Leaving home and going home at the same time feels strange. Unbalanced, maybe, I’m not entirely sure. It just doesn’t seem to match up with what I know of these situations, though I’m sure many others have made second homes around the world, and have been through the same thing. I plan to come back, many times, hopefully. If I become successful Uji may even begin to be flooded with international tourists as well as Japanese ones – some major events in my novel take place here. I will come back, but I worry a little that it won’t feel like home anymore when I do return.

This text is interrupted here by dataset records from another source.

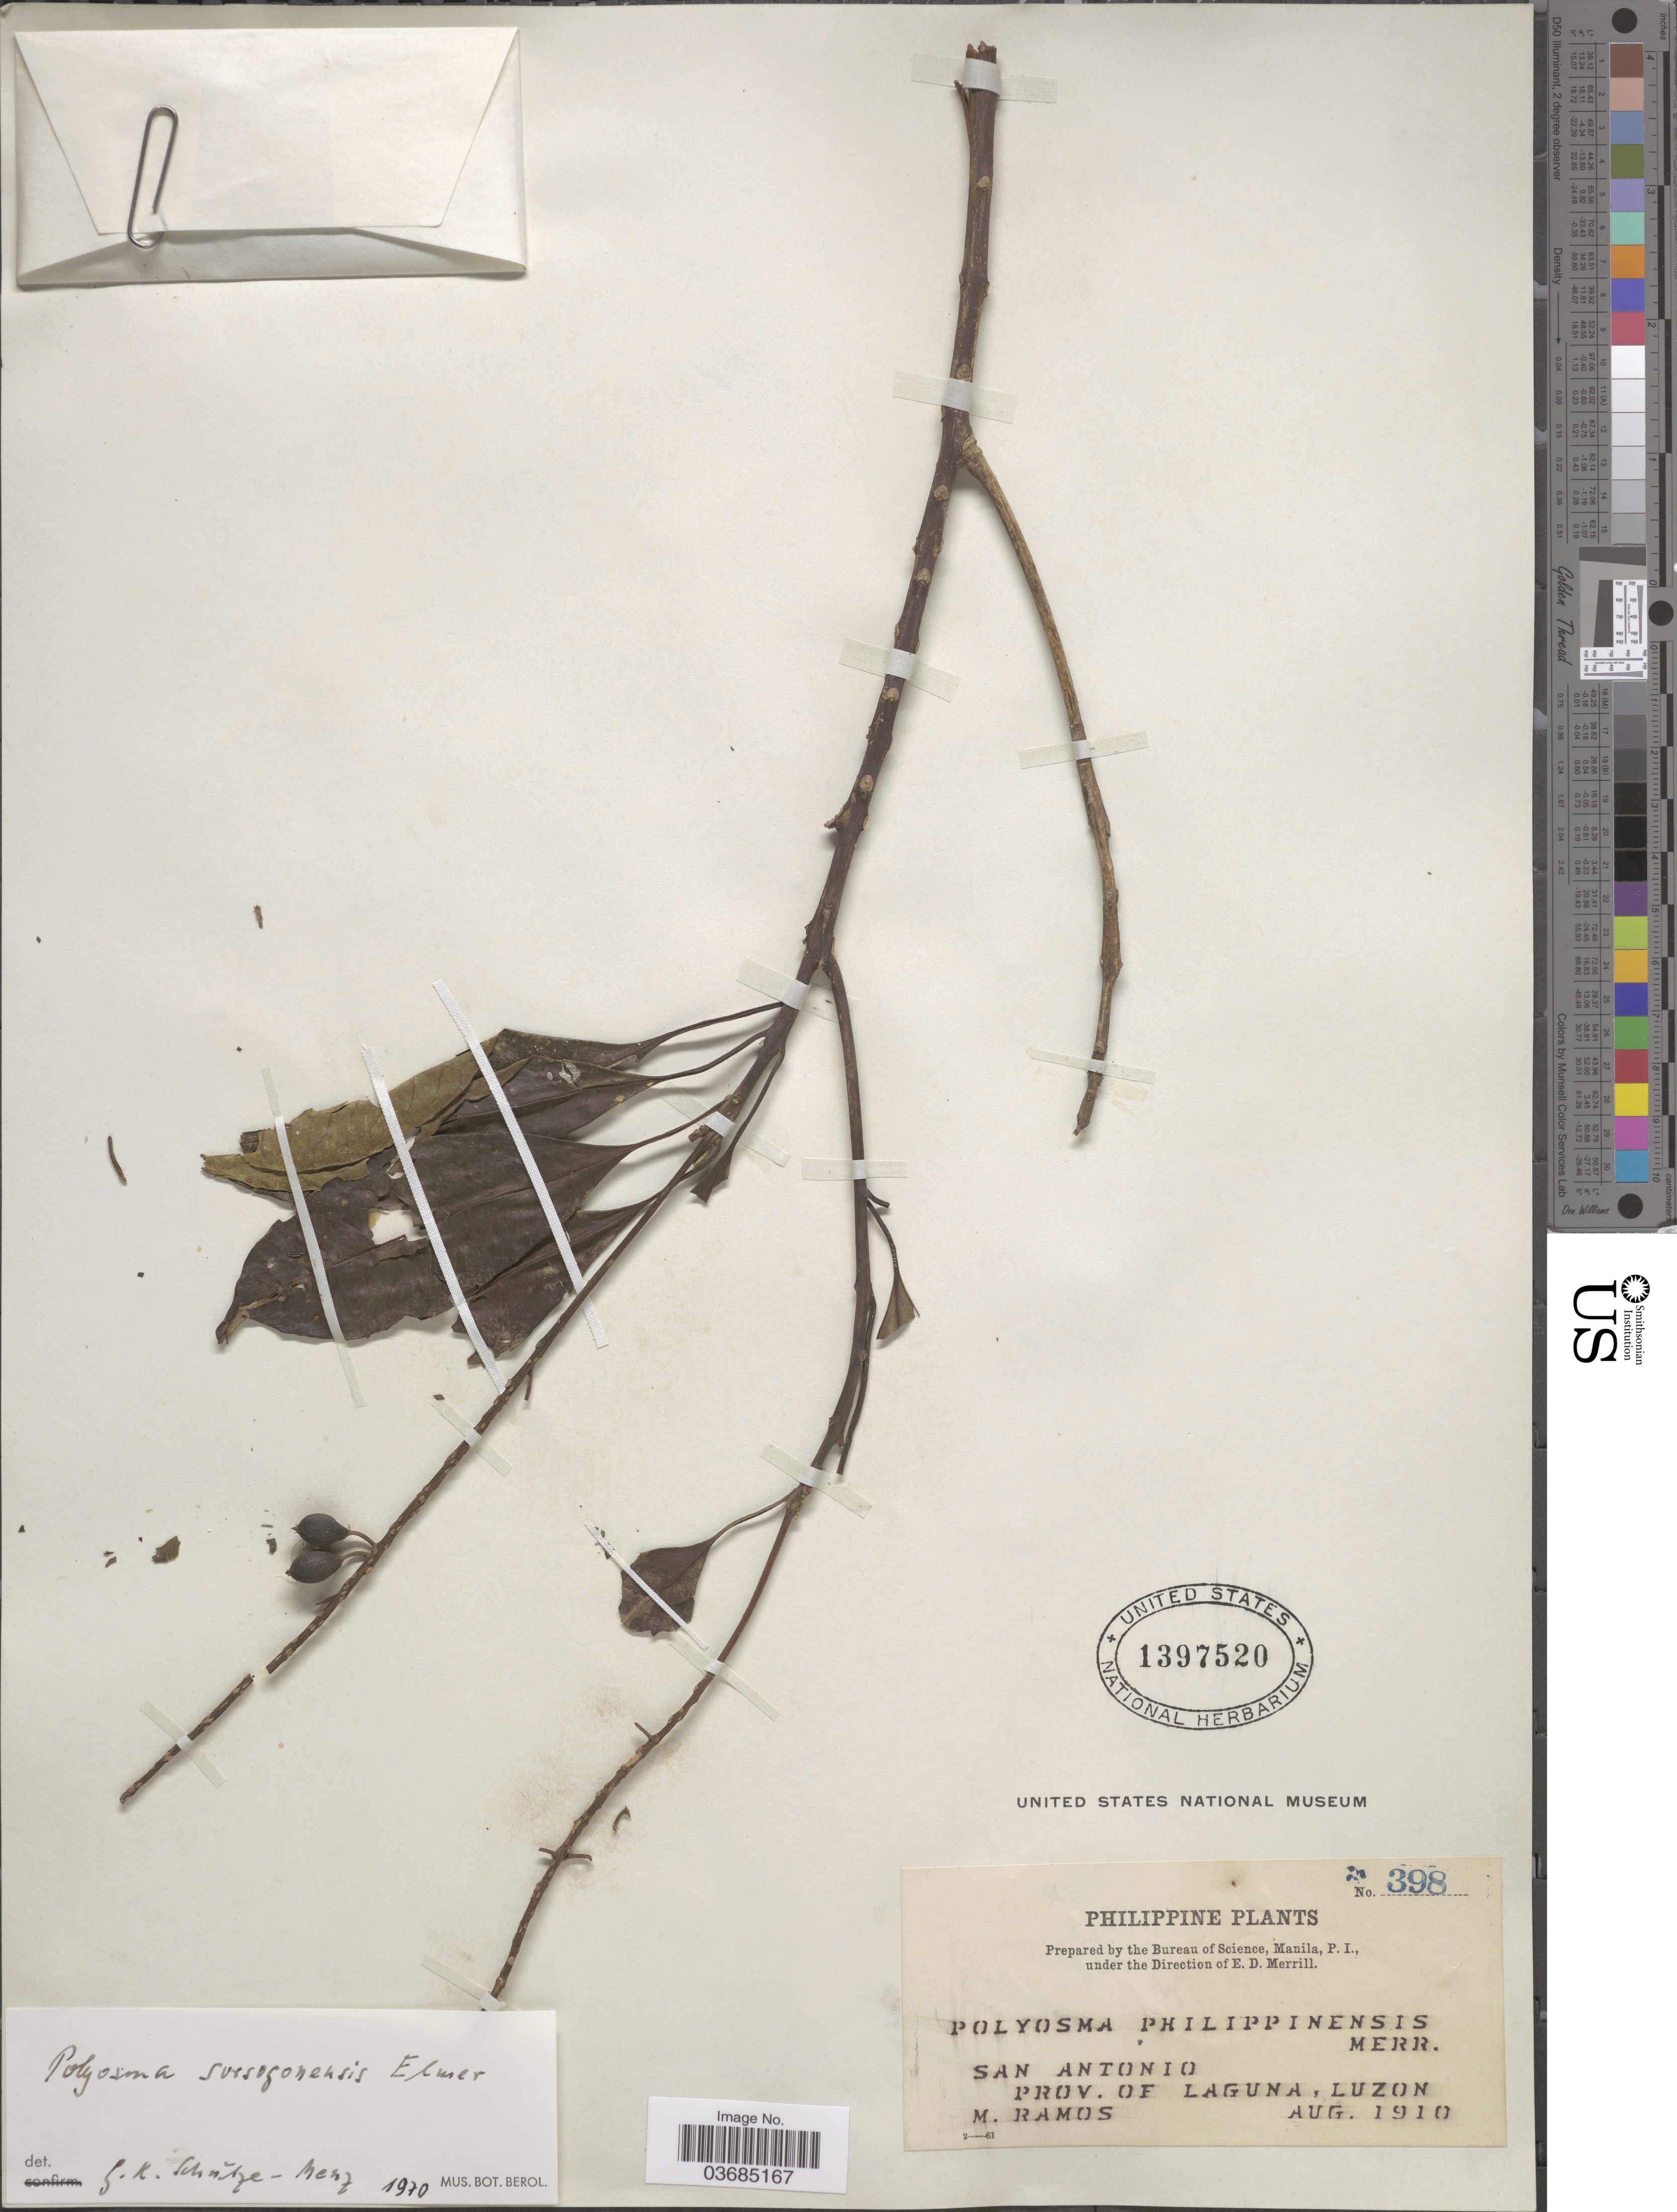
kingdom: Plantae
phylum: Tracheophyta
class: Magnoliopsida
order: Escalloniales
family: Escalloniaceae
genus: Polyosma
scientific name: Polyosma sorsogonensis Elmer, nom. inval.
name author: Elmer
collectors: M. Ramos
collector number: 398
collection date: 1910-08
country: Philippines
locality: San Antonio, Prov. of Laguna, Luzon.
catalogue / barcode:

So, with only two weeks to go, I’ve been experiencing many “last” moments. The last walk to choir practice – I tried to take a picture of the community centre on my phone, but it was too dark. My last class at junior high school – probably the least lively of the morning, as it was horribly hot and already third period. My last day at elementary school – two grade six girls thanked me for teaching them in front of all of grades five and six, and the staff gave me some beautiful gifts. My last day at kindergarten – that was today, and after all the kids went home I was asked to make some signs teaching the pronounciation and meaning of several simple English terms. Among them, of course, was “goodbye.”
And this evening, I cooked what will probably be the last meal I cook in this apartment. Not the last one I eat, or throw together – actually, really cook. The last, unless I get the urge amid the mayhem of packing and cleaning next week, which isn’t likely. It’ll be all pizzas and bentos from hereon in. This was the last time to use the stove. To slice with that knife. And I just finished the accompanying last big washing up session.
This last meal was tomato cream pasta with meatballs. The recipes for both sauce and meatballs I looked up and began making regularly here – never once have I made them in Australia. Though I’ve altered it slightly to serve fewer people, the site I got the pasta sauce recipe is here, and the tasty fried meatballs – though I’m not sure it’s the same website, the recipe seems the same – are here. I was thinking about jotting the methods down here, but with the links that’d be rather pointless. And I’ve already written a fair amount. Suffice to say, both the sauce and meatballs are very simple and straightforward to make, and the taste is – as advertised – creamy and tomato – y, a very warm and homey taste.
So, tomorrow is my last day at junior high, last full afternoon at city hall, and last Friday with a regularly paid job. Only a few more lasts left, then I’ll be gone. Though I will miss many aspects of Japan terribly, I’m very much looking forward to starting my new life back in Australia. Back home.